§ **УСЛОВИЕ ЗАДАНИЯ**: Укажите, пожалуйста, на каком этаже находилась комната Яхонтова по отрывку о нём.

§ **ФРАГМЕНТ СТРАНИЦЫ**:
---*---

Я с ужасом поняла, что этот талантливый человек живет в общей квартире, в одной комнате на седьмом этаже, без лифта, а эта сердитая женщина — его соседка. Я вошла в комнату и чуть не закричала от неожиданного вида этой комнаты, там стояла тахта, с одной маленькой подушечкой — постель Яхонтова.
В углу комнаты старый письменный стол со стулом. На полу множество книг, а на стене гвоздик, на гвоздике вешалка с носильными вещами.
Владимир Николаевич распахнул окно и сказал: "А правда, Любушка, страшно отсюда упасть!".
Мы начали первую репетицию из "Маскарада", и я забыла об ужасной обстановке. Мы работали, посещали театры, музеи, говорили об искусстве. В 1944 году в декабре в Москве, Яхонтова вызвали в партийную организацию филармонии и заявили ему, что такой артист в Советском Союзе должен вступить в партию, на что Владимир Николаевич ответил, что, вероятно, ему предстоит экзамен на политические темы и он должен готовиться.

---*---

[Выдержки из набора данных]
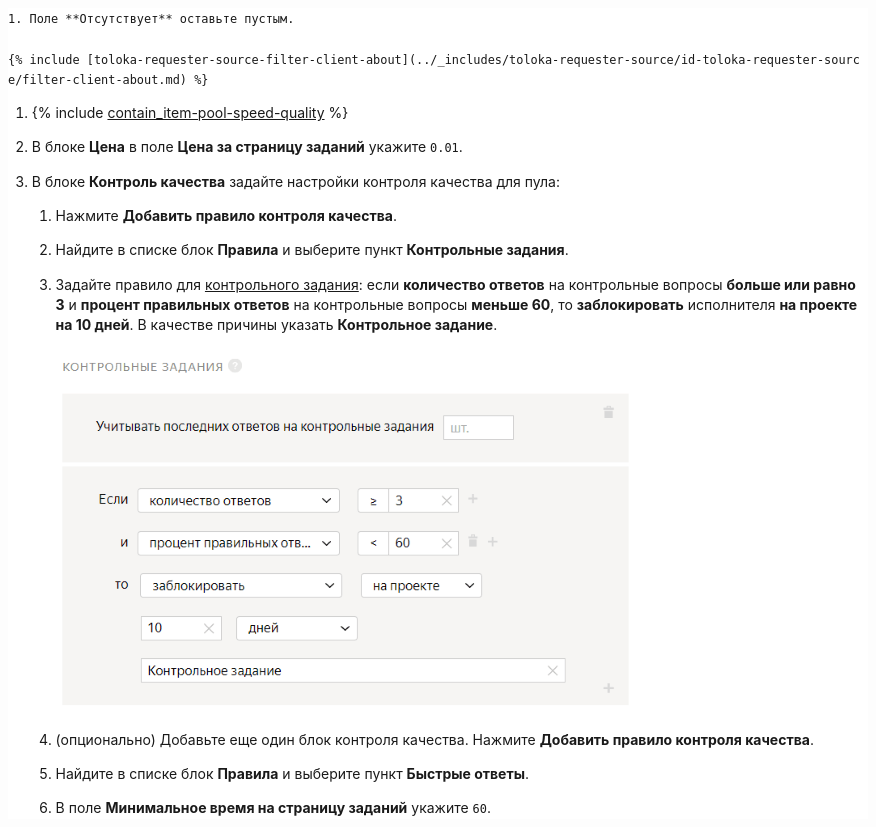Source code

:     1. Поле **Отсутствует** оставьте пустым.

    {% include [toloka-requester-source-filter-client-about](../_includes/toloka-requester-source/id-toloka-requester-source/filter-client-about.md) %}

1. {% include [contain_item-pool-speed-quality](../_includes/concepts/contain_item/id-contain_item/pool-speed-quality.md) %}

1. В блоке **Цена** в поле **Цена за страницу заданий** укажите `0.01`.

1. В блоке **Контроль качества** задайте настройки контроля качества для пула:

    1. Нажмите **Добавить правило контроля качества**.

    1. Найдите в списке блок **Правила** и выберите пункт **Контрольные задания**.

    1. Задайте правило для [контрольного задания](../../glossary.md#control-task): если **количество ответов** на контрольные вопросы **больше или равно 3** и **процент правильных ответов** на контрольные вопросы **меньше 60**, то **заблокировать** исполнителя **на проекте на 10 дней**. В качестве причины указать **Контрольное задание**.

        ![](../_images/tutorials/image-segmentation/wsdm-tutorial-part1-2.png)

    1. (опционально) Добавьте еще один блок контроля качества. Нажмите **Добавить правило контроля качества**.

    1. Найдите в списке блок **Правила** и выберите пункт **Быстрые ответы**.

    1. В поле **Минимальное время на страницу заданий** укажите `60`.
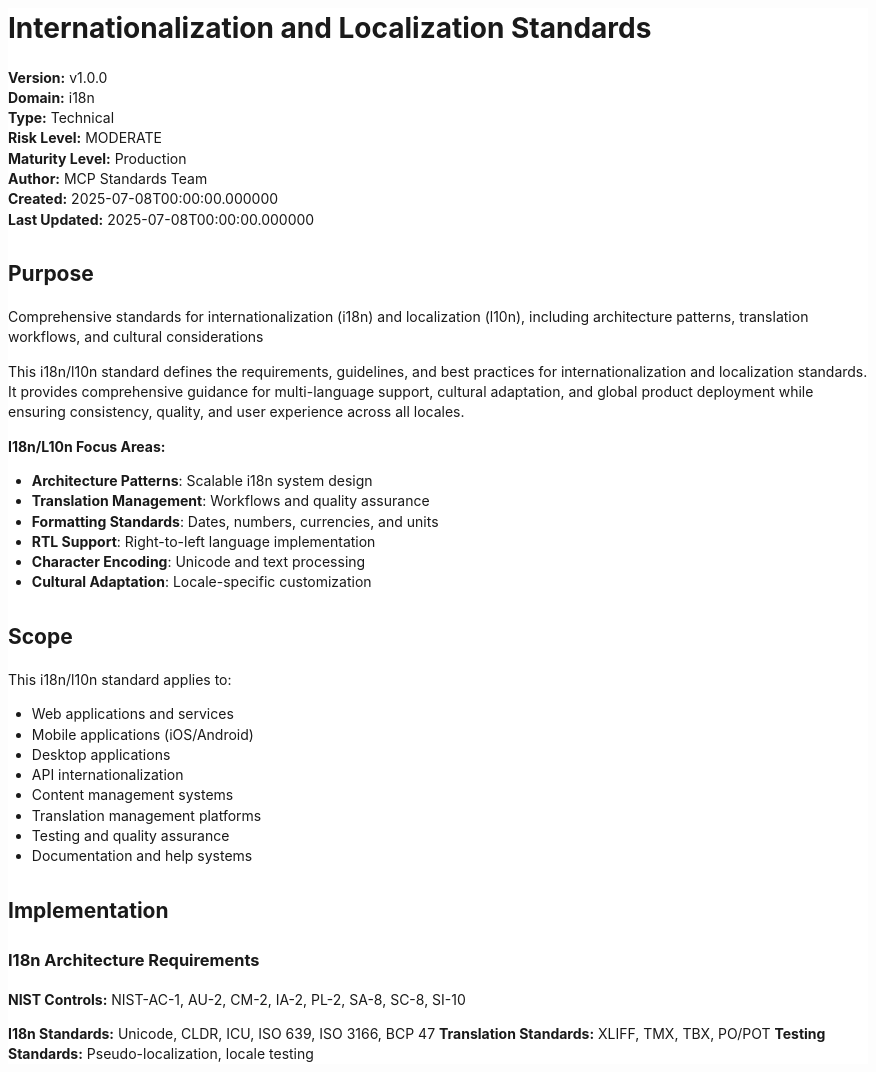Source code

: # Internationalization and Localization Standards

**Version:** v1.0.0  
**Domain:** i18n  
**Type:** Technical  
**Risk Level:** MODERATE  
**Maturity Level:** Production  
**Author:** MCP Standards Team  
**Created:** 2025-07-08T00:00:00.000000  
**Last Updated:** 2025-07-08T00:00:00.000000  

## Purpose

Comprehensive standards for internationalization (i18n) and localization (l10n), including architecture patterns, translation workflows, and cultural considerations

This i18n/l10n standard defines the requirements, guidelines, and best practices for internationalization and localization standards. It provides comprehensive guidance for multi-language support, cultural adaptation, and global product deployment while ensuring consistency, quality, and user experience across all locales.

**I18n/L10n Focus Areas:**
- **Architecture Patterns**: Scalable i18n system design
- **Translation Management**: Workflows and quality assurance
- **Formatting Standards**: Dates, numbers, currencies, and units
- **RTL Support**: Right-to-left language implementation
- **Character Encoding**: Unicode and text processing
- **Cultural Adaptation**: Locale-specific customization

## Scope

This i18n/l10n standard applies to:
- Web applications and services
- Mobile applications (iOS/Android)
- Desktop applications
- API internationalization
- Content management systems
- Translation management platforms
- Testing and quality assurance
- Documentation and help systems

## Implementation

### I18n Architecture Requirements

**NIST Controls:** NIST-AC-1, AU-2, CM-2, IA-2, PL-2, SA-8, SC-8, SI-10

**I18n Standards:** Unicode, CLDR, ICU, ISO 639, ISO 3166, BCP 47
**Translation Standards:** XLIFF, TMX, TBX, PO/POT
**Testing Standards:** Pseudo-localization, locale testing
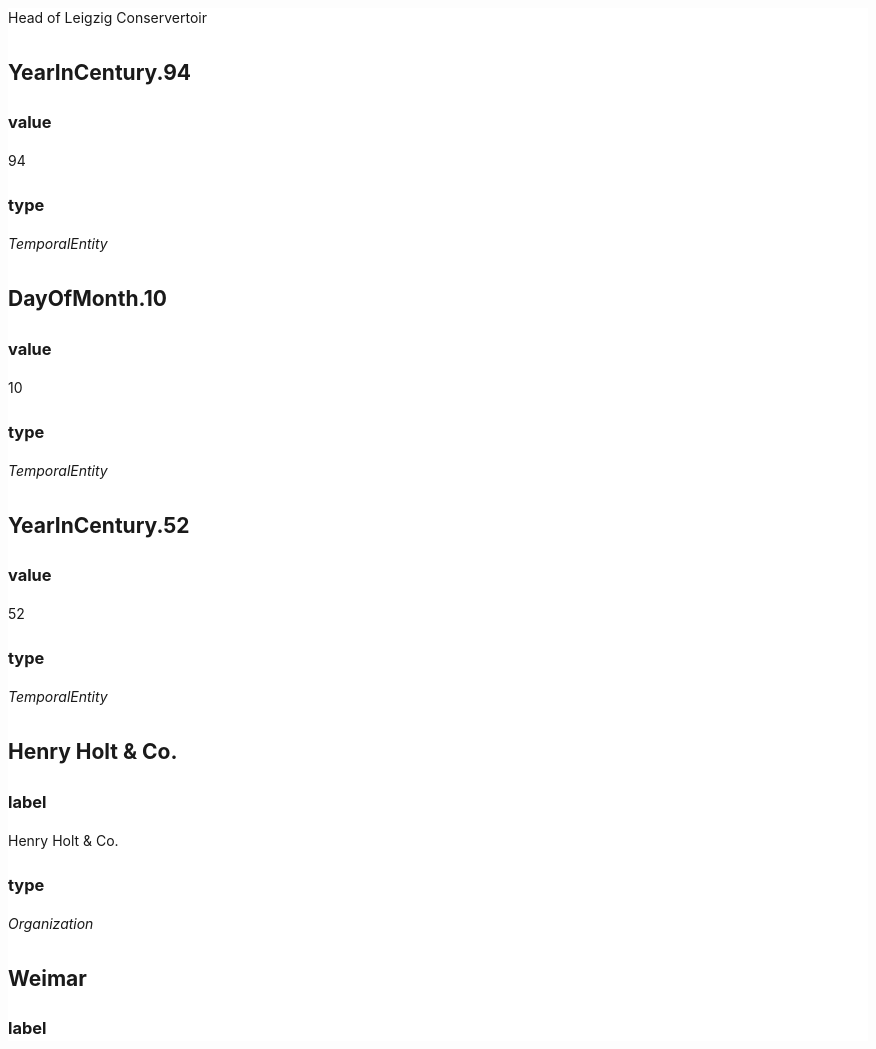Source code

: 
Head of Leigzig Conservertoir

## YearInCentury.94

### value


94

### type


*TemporalEntity*

## DayOfMonth.10

### value


10

### type


*TemporalEntity*

## YearInCentury.52

### value


52

### type


*TemporalEntity*

## Henry Holt & Co.

### label


Henry Holt & Co.

### type


*Organization*

## Weimar

### label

---*---

§ **ПОЛЕ ОТВЕТА**: На седьмом этаже.